Unlike ketamine, exposure and response prevention (ERP) therapy does have decades of clinical research supporting its efficacy for treating OCD, specifically. Although it’s tempting to follow the buzz and explore experimental treatments, delaying effective treatment can make OCD symptoms worse. That’s why it’s so important to be aware that ERP therapy remains the leading evidence-based approach for treating OCD.
This specialized form of cognitive-behavioral therapy works to break the OCD cycle of obsessions and compulsions by exposing you to what triggers your intrusive thoughts, sensations, images, feelings, or urges. The second and perhaps most crucial part of ERP focuses on response prevention techniques that teach you how to resist engaging in the compulsions that make OCD worse over time.
A therapist specializing in ERP will guide you through various exercises that will help you learn to stop compulsions and accept the uncertainty and doubt that obsessions can bring. Over time, your brain learns that the fears prompted by your obsessions are not actual threats, making these thoughts feel less intense and frequent with time.

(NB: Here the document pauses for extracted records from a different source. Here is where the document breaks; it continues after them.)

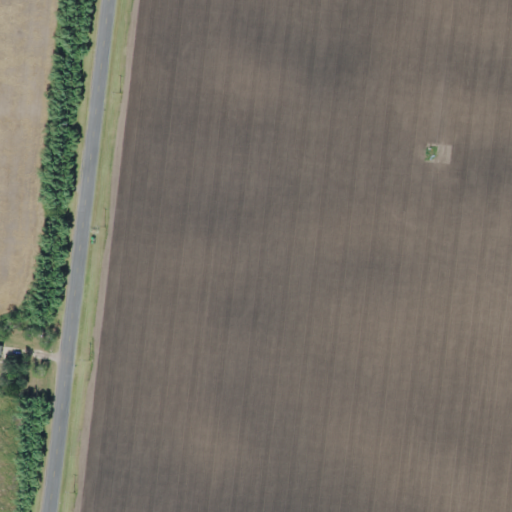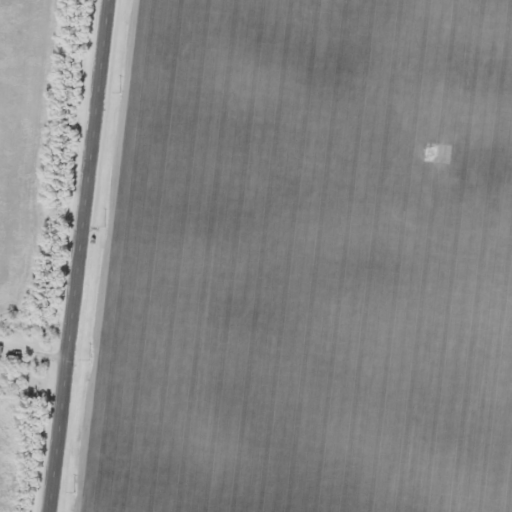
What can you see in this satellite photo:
road: (80, 256)
building: (1, 351)
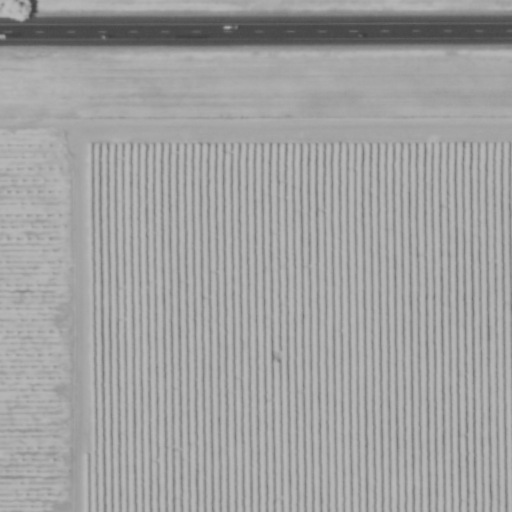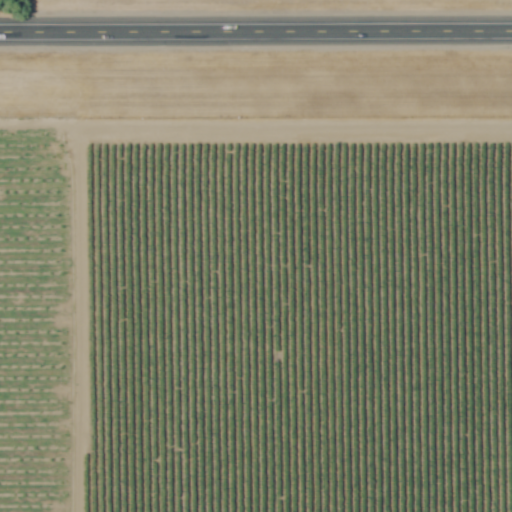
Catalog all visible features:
crop: (198, 1)
road: (256, 30)
crop: (255, 303)
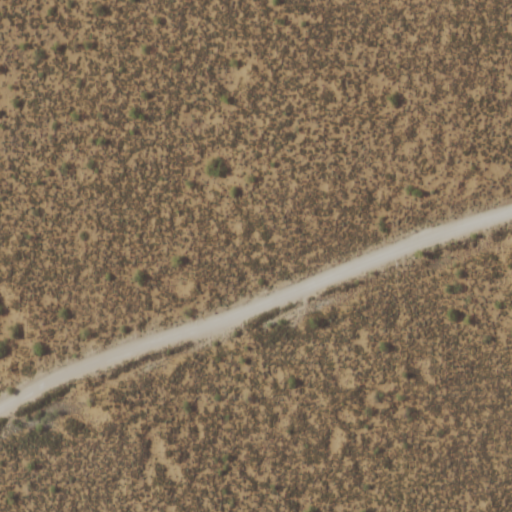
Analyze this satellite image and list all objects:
road: (258, 311)
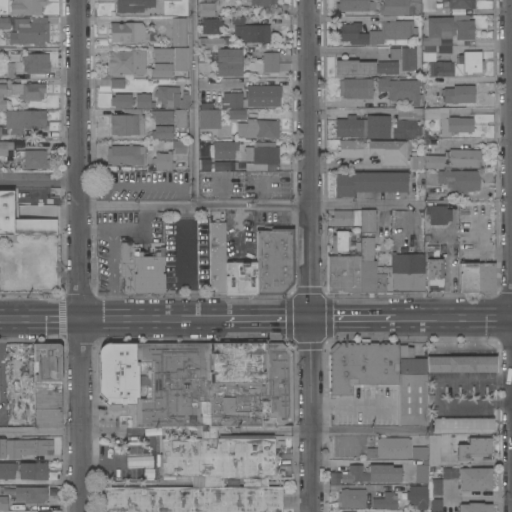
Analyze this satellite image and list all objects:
building: (258, 1)
building: (263, 2)
building: (459, 4)
building: (131, 5)
building: (132, 5)
building: (354, 5)
building: (355, 5)
building: (443, 5)
building: (26, 6)
building: (24, 7)
building: (393, 7)
building: (394, 7)
building: (427, 7)
building: (206, 8)
building: (204, 9)
building: (237, 16)
road: (125, 19)
building: (3, 22)
building: (4, 22)
building: (209, 24)
building: (211, 25)
building: (28, 30)
building: (29, 30)
building: (127, 31)
building: (176, 31)
building: (178, 31)
building: (248, 31)
building: (378, 31)
building: (445, 31)
building: (125, 32)
building: (252, 32)
building: (374, 32)
building: (212, 38)
building: (212, 41)
building: (393, 53)
building: (160, 54)
building: (404, 56)
building: (173, 58)
building: (406, 58)
building: (179, 59)
building: (228, 60)
building: (227, 61)
building: (269, 61)
building: (270, 61)
building: (470, 61)
building: (471, 61)
building: (35, 62)
building: (124, 62)
building: (126, 62)
building: (33, 63)
building: (365, 66)
building: (385, 66)
building: (353, 67)
building: (439, 68)
building: (441, 68)
building: (160, 70)
building: (161, 70)
road: (254, 81)
building: (117, 82)
building: (115, 83)
building: (355, 87)
building: (354, 88)
building: (398, 89)
building: (400, 89)
building: (28, 90)
building: (27, 91)
building: (459, 93)
building: (1, 94)
building: (456, 94)
building: (2, 95)
building: (166, 95)
building: (261, 95)
building: (262, 95)
building: (172, 96)
building: (231, 98)
building: (182, 99)
building: (229, 99)
building: (119, 100)
building: (122, 100)
building: (141, 100)
building: (144, 100)
road: (195, 103)
building: (162, 115)
building: (161, 116)
building: (178, 117)
building: (180, 117)
building: (23, 118)
building: (207, 118)
building: (209, 118)
building: (22, 120)
building: (127, 122)
building: (407, 122)
building: (122, 124)
building: (252, 124)
building: (253, 124)
building: (454, 124)
building: (455, 125)
building: (363, 126)
building: (376, 126)
building: (347, 127)
building: (405, 128)
building: (160, 131)
building: (162, 131)
building: (431, 144)
building: (5, 146)
building: (177, 146)
building: (179, 146)
building: (4, 147)
building: (222, 149)
building: (222, 149)
building: (375, 149)
building: (374, 150)
building: (262, 152)
building: (125, 154)
building: (126, 154)
building: (260, 156)
building: (464, 157)
building: (34, 158)
building: (35, 158)
building: (462, 158)
building: (163, 159)
road: (310, 159)
building: (416, 159)
building: (161, 160)
building: (434, 160)
building: (432, 161)
building: (416, 162)
building: (204, 163)
building: (221, 165)
building: (225, 165)
road: (40, 175)
building: (459, 180)
building: (367, 182)
building: (369, 182)
road: (239, 206)
building: (5, 211)
building: (437, 214)
building: (437, 214)
building: (343, 217)
building: (345, 217)
building: (366, 219)
building: (22, 220)
building: (367, 220)
building: (33, 225)
road: (132, 227)
road: (94, 232)
building: (337, 240)
building: (340, 240)
road: (80, 255)
building: (217, 257)
building: (274, 260)
building: (248, 263)
building: (127, 265)
building: (434, 267)
building: (149, 269)
building: (373, 269)
building: (140, 270)
building: (373, 271)
road: (177, 272)
building: (407, 272)
building: (344, 273)
building: (432, 274)
road: (113, 275)
building: (240, 276)
building: (475, 276)
building: (477, 276)
road: (452, 317)
road: (267, 318)
road: (352, 318)
road: (151, 319)
road: (40, 320)
building: (168, 360)
building: (459, 363)
building: (462, 364)
building: (362, 365)
building: (118, 373)
building: (380, 373)
building: (47, 383)
building: (244, 385)
building: (141, 387)
building: (412, 387)
road: (352, 405)
road: (313, 414)
building: (461, 424)
building: (211, 425)
road: (364, 428)
road: (103, 430)
road: (41, 432)
road: (135, 434)
road: (150, 445)
building: (2, 446)
building: (1, 447)
building: (26, 447)
building: (28, 447)
building: (390, 447)
building: (391, 447)
building: (472, 448)
building: (474, 448)
building: (434, 449)
building: (417, 452)
building: (419, 452)
building: (431, 459)
road: (362, 461)
road: (129, 463)
road: (93, 464)
building: (7, 469)
building: (6, 470)
building: (31, 470)
building: (33, 470)
building: (448, 472)
building: (449, 472)
building: (374, 473)
building: (382, 473)
building: (420, 473)
building: (421, 473)
building: (350, 474)
building: (205, 478)
building: (473, 478)
building: (475, 478)
building: (434, 486)
building: (435, 487)
building: (31, 493)
building: (29, 494)
building: (417, 496)
building: (352, 497)
building: (415, 497)
building: (350, 498)
building: (385, 500)
building: (383, 501)
building: (3, 502)
building: (3, 502)
building: (436, 505)
building: (433, 506)
building: (473, 507)
building: (475, 507)
building: (41, 511)
building: (44, 511)
building: (346, 511)
building: (351, 511)
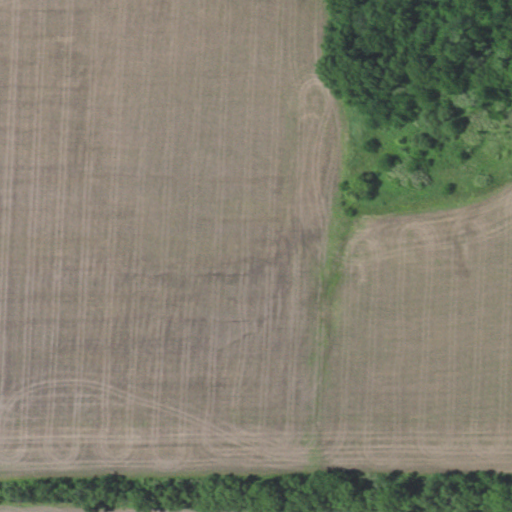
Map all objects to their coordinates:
crop: (244, 250)
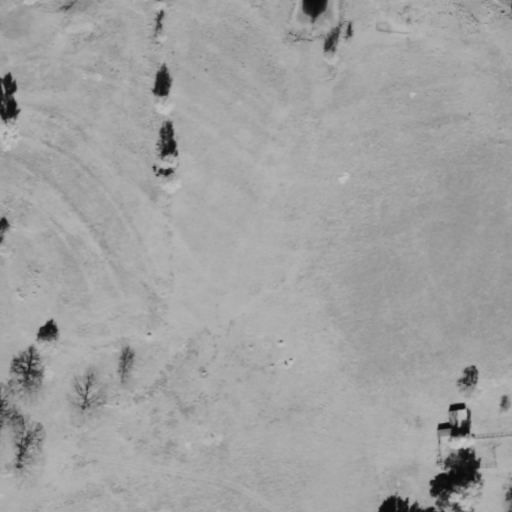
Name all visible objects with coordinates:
building: (455, 429)
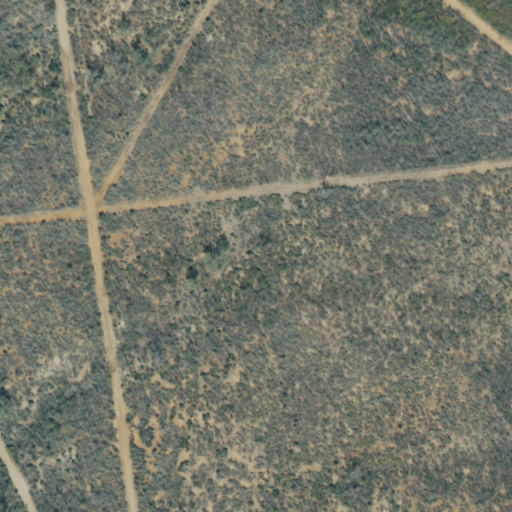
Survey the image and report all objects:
road: (508, 3)
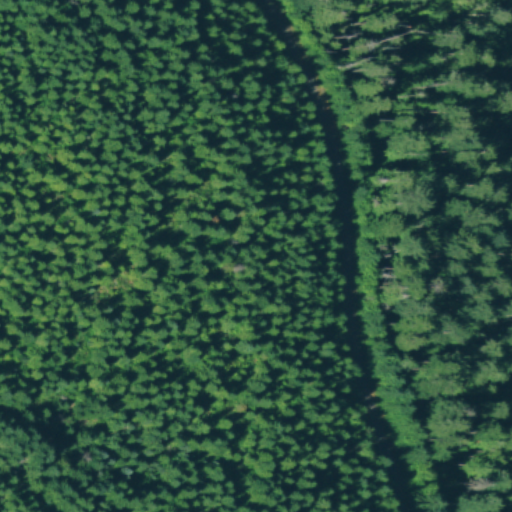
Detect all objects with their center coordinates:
road: (329, 254)
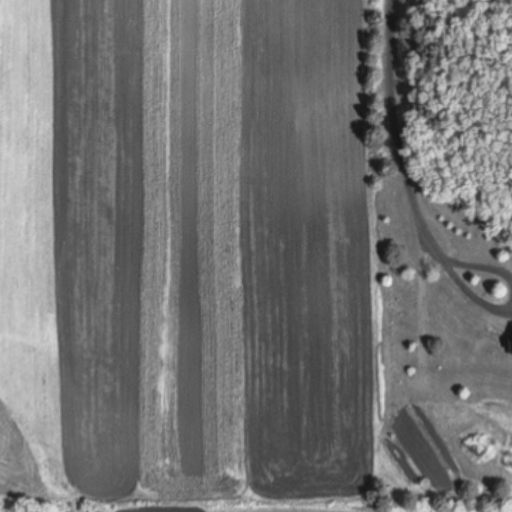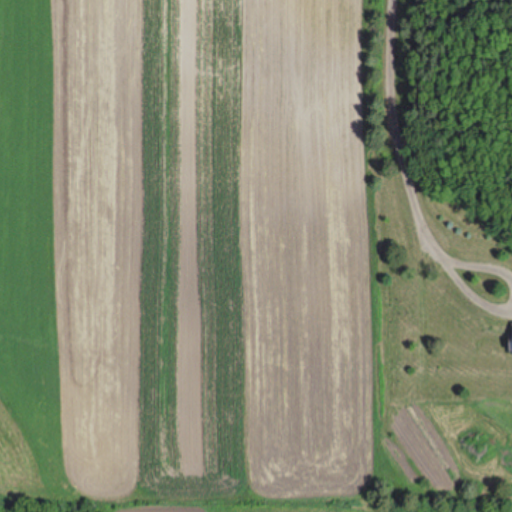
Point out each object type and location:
road: (422, 223)
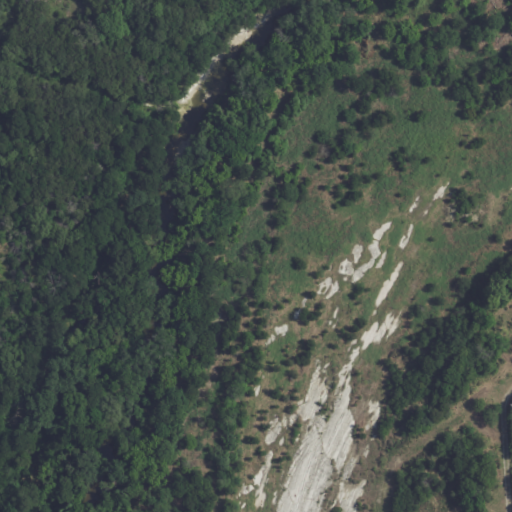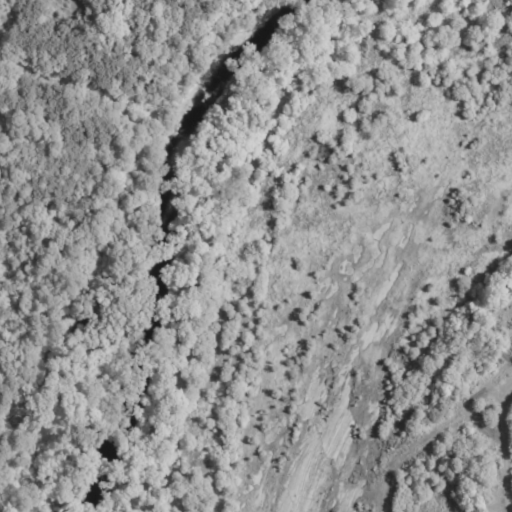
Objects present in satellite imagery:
road: (503, 449)
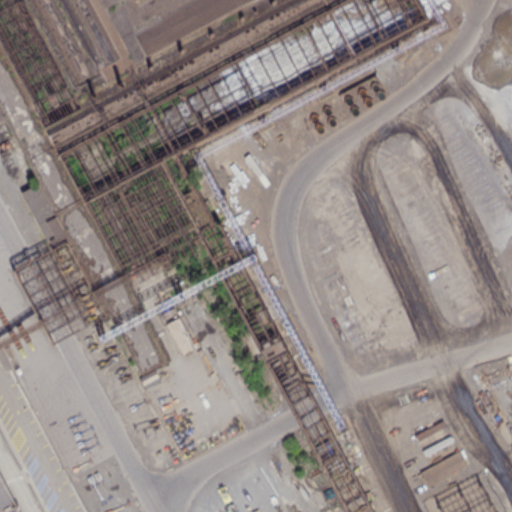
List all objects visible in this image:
road: (474, 15)
building: (103, 105)
road: (477, 132)
road: (433, 270)
road: (300, 290)
building: (179, 334)
building: (179, 335)
road: (78, 365)
road: (431, 377)
road: (380, 453)
railway: (24, 465)
building: (442, 468)
building: (4, 502)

“You always want to start with ERP,” says Dr. Patrick McGrath, Chief Clinical Officer at NOCD. “Some people hear about certain treatments online and think, that must mean that’s the best, new option, but just because something is new doesn’t mean it’s better. We know that ERP works and that it’s good.”
Bottom line
Ketamine therapy is a new and experimental potential treatment for OCD, which isn’t FDA approved, and has no standardized treatment protocol. Some people with OCD report that ketamine has provided relief from symptoms, but experts say these benefits may only be temporary—and it is by no means a cure-all. Experts continue to point to ERP therapy as the most evidence-based and effective treatment for OCD.